Knocking on the Revolving Door: Analyzing Recidivism in San Francisco

by Meg Degeneffe, SF2011

Last week I felt like I made a difference in my city.

Last week the Fellows presented on our final project: analyzing recidivism in San Francisco. Recidivism is a huge challenge facing cities, with most studies showing 50% to
80% of those released from custody re-offend. Unfortunately, a comprehensive analysis
of recidivism in San Francisco
has not been completed before. With the San Francisco Sheriff’s Department’s
new Jail Management System in place, we were able to look at records of almost
800 offenders – an immense amount of data including demographic information and charges
(sometimes many charges) for each individual.

Managing information is a huge challenge for government today, especially for local government. With increased automation and more
technologically-savvy data collection, we have more information about what is
happening on the ground than ever before. The challenge is in translating that
information to tell a story about the larger picture, a story that helps us
make better decisions.

In our case there are a lot of people who know a part of that picture – there are many professionals working with individuals released
from jail to provide them resources and opportunities. Looking at the data
bears out some anecdotal trends—for instance, many re-offenders’ subsequent
crimes are drug or drug-related offenses. There are also somewhat surprising
results, including that many re-offenders commit their second offense very soon
after release. We’ll be submitting our final analysis later this year.
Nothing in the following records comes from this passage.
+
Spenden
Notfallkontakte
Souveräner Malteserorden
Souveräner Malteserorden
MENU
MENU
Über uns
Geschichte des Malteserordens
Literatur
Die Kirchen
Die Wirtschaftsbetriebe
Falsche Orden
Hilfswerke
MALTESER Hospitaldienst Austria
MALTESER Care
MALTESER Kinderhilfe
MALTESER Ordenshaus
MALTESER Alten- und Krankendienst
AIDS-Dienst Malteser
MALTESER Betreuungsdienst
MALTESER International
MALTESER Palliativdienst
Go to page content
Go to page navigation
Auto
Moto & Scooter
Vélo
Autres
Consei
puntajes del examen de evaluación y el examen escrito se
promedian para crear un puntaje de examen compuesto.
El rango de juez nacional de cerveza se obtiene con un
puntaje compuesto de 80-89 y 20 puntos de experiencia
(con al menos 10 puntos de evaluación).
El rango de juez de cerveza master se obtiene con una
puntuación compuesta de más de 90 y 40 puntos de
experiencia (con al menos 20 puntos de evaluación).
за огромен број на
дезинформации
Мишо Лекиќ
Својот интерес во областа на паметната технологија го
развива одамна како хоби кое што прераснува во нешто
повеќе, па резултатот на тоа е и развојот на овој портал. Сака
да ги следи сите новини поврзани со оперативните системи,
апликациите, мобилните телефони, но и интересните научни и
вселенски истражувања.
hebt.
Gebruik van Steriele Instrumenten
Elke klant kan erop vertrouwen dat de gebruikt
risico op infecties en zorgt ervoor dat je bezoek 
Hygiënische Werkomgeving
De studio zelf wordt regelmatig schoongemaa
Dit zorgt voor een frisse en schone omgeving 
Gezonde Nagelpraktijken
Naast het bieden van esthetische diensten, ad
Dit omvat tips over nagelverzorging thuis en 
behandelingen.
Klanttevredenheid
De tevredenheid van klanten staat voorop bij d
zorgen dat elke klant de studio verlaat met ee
Quantifying these trends helps us see what we are doing right and investigate what we could do better. It gives the Sheriff’s
Department a fresh look at their constant challenge: how do we help people
released from jail stay out? With prison overcrowding in California
state prisons, and re-alignment bringing more inmates to San Francisco, the challenge will only become
more real. San Francisco
could experience up to a 42
increase in its jail population. I think we made an important
contribution, but there is a lot more work to be done – work that
makes our cities safer and helps people lead healthy, productive lives.